EXERCISE GOAL | Return the text of the rows from the first one up to and including the one with "Vintage 1955-59 Gibson", unchanged.

EXERCISE DATA |
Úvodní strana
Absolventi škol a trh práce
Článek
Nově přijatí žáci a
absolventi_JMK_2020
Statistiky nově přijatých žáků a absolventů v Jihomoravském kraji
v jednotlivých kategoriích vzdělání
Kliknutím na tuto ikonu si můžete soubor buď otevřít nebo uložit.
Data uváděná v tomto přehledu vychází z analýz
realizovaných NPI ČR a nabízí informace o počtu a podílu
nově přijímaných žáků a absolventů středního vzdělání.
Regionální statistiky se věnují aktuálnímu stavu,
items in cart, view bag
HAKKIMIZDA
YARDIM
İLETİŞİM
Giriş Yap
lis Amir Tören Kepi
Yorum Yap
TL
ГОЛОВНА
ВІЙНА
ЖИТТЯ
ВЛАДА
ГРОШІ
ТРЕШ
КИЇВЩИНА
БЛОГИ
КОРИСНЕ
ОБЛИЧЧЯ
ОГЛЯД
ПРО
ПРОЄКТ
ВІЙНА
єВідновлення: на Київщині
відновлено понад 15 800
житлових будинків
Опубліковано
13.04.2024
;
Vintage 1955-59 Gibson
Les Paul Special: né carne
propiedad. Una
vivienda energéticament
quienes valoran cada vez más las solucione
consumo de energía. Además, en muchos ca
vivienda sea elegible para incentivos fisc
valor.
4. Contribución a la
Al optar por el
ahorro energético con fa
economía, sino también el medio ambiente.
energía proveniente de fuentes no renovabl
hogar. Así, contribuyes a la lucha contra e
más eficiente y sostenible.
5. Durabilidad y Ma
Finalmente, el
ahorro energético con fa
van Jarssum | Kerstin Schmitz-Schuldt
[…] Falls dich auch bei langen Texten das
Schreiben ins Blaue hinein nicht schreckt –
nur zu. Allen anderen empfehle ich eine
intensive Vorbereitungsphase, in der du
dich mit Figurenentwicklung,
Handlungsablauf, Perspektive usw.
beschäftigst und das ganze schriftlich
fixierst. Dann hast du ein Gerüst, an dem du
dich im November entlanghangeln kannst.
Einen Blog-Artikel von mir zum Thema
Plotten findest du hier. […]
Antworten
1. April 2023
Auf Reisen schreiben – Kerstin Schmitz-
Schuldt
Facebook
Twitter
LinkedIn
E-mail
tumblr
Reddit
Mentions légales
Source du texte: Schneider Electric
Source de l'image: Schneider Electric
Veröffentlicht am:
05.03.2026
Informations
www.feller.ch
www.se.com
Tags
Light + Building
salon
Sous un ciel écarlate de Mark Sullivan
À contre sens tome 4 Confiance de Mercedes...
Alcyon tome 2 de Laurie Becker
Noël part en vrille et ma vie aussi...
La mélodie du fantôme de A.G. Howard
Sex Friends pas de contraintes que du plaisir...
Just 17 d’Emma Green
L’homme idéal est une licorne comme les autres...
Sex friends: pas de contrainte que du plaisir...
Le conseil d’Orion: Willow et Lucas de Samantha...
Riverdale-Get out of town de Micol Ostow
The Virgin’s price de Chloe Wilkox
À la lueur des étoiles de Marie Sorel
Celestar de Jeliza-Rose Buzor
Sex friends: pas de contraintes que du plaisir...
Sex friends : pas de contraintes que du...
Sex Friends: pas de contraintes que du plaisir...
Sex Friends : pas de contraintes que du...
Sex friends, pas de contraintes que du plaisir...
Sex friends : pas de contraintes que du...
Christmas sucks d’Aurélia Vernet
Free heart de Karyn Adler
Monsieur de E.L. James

TASK SOLUTION |
Úvodní strana
Absolventi škol a trh práce
Článek
Nově přijatí žáci a
absolventi_JMK_2020
Statistiky nově přijatých žáků a absolventů v Jihomoravském kraji
v jednotlivých kategoriích vzdělání
Kliknutím na tuto ikonu si můžete soubor buď otevřít nebo uložit.
Data uváděná v tomto přehledu vychází z analýz
realizovaných NPI ČR a nabízí informace o počtu a podílu
nově přijímaných žáků a absolventů středního vzdělání.
Regionální statistiky se věnují aktuálnímu stavu,
items in cart, view bag
HAKKIMIZDA
YARDIM
İLETİŞİM
Giriş Yap
lis Amir Tören Kepi
Yorum Yap
TL
ГОЛОВНА
ВІЙНА
ЖИТТЯ
ВЛАДА
ГРОШІ
ТРЕШ
КИЇВЩИНА
БЛОГИ
КОРИСНЕ
ОБЛИЧЧЯ
ОГЛЯД
ПРО
ПРОЄКТ
ВІЙНА
єВідновлення: на Київщині
відновлено понад 15 800
житлових будинків
Опубліковано
13.04.2024
;
Vintage 1955-59 Gibson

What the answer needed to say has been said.